Предстоящей поездке Толстой радовался, как ребенок, надеясь отдохнуть немного от вечной яснополянской
Но ближе к Москве утомился. С момента отъезда из Ясной Поляны за ним неотступно следовали корреспонденты с фотографами. Снимали его и на кинокамеру — XX век начинался шумно и самоуверенно, щеголяя техническим и научным прогрессом. Публика в дороге проявляла терпимое, но все-таки докучавшее Толстому любопытство. В Москве остановились переночевать в хамовническом доме. Москва сильно изменилась с тех пор, как Толстой писал трактат «Так что же нам делать?». Высокие дома, трамваи, новые роскошные магазины, оживленное движение, и эти бесконечные толпы, толпы, толпы людей на улицах и на вокзалах, в буфетах — жующие, кричащие, толкающиеся всюду. Нравы не смягчились — те же беспардонность и грубость. Толстой, увидев пожилую женщину, просившую дворника разобрать письмо, попытался помочь. Невзрачный, неважно одетый старик вызвал раздражение дворника, закричавшего: «Что не в свое дело мешаешься, ступай отсюда!..» Всё как в трактате и романе «Воскресение»: «Люди здесь так же изуродованы, как природа». Человеческий муравейник ужасал и притягивал, Толстой любил движение, шум, новое; он с жадным любопытством приглядывался к городу, который успел порядком позабыть. Хотел написать о своих впечатлениях: «Мне так и хочется описать всё это! Я непременно это опишу!» Не опишет: не хватало энергии, сил, времени, жить к тому же оставалось чуть больше года. Теперь почти все новые замыслы словно предназначены для рубрик «Задуманное» и «Незавершенное». Софье Андреевне это давно ясно: ничего уже он художественного не напишет. Лев Николаевич шутит: «Вот когда я вырасту большой, я про всё это роман напишу».

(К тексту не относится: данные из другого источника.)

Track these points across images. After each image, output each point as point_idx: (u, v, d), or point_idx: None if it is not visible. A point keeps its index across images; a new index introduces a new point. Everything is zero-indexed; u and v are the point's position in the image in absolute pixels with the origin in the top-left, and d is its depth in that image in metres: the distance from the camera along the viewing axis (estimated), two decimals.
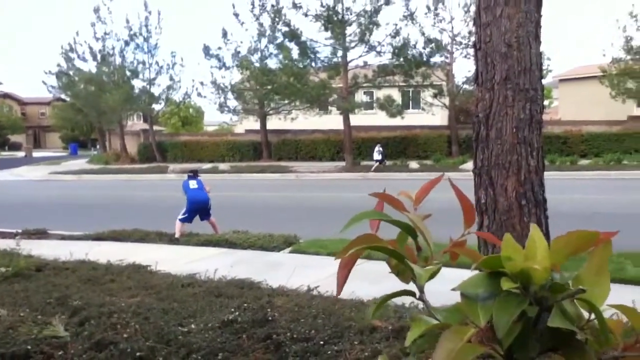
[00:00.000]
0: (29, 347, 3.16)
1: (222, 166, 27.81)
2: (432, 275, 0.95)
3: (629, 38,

К Черткову поехали в привычном для Льва Толстого вагоне третьего класса — толпа была немыслимая, Гольденвейзер смог с трудом протолкаться к вагону. Опасался давки в вагоне и Маковицкий. Постепенно всё улеглось и успокоилось. В дороге мирно струилась неторопливая беседа. Толстой делился своими последними впечатлениями о Москве и москвичах, сетуя на грубость нравов и отсутствие «нравственного сдерживающего начала», о памятнике Гоголю. До Крекшина доехали без приключений и осложнений. Там были друзья, отсутствие городского шума и устрашающих толп, возможность прогулок на лошади, без чего Толстой страдал, и литературной работы, которой Толстой уже три недели не занимался — срок для него фантастически долгий. Почти идиллия, закончившаяся с приездом Софьи Андреевны, издергавшейся в подозрениях и волнениях, не так обеспокоенной здоровьем мужа, как его разговорами с Чертковым, враждебное чувство к которому еще больше возросло. Записи в дневнике Софьи Андреевны о времени ее пребывания кратки, но спокойны, миролюбивы. Александре Львовне запомнилось другое — напряженность, которую внесло в уютный быт присутствие жены Толстого:
«У Чертковых ей всё не нравилось: „темные“, окружавшие отца, общий стол, где Илья Васильевич сидел вместе с ней. Нервы ее были в ужасном состоянии». Настороженность и подозрительность Софьи Андреевны не были беспочвенными — в это время за ее спиной обсуждалось и составлялось завещание, согласно которому Толстой отказывался от прав на сочинения, написанные после 1881 года, право редактирования их, как и хранение рукописей, предоставлилось Черткову. Можно только догадываться, какой грандиозный скандал разразился бы в Крекшине, если б она об этом узнала.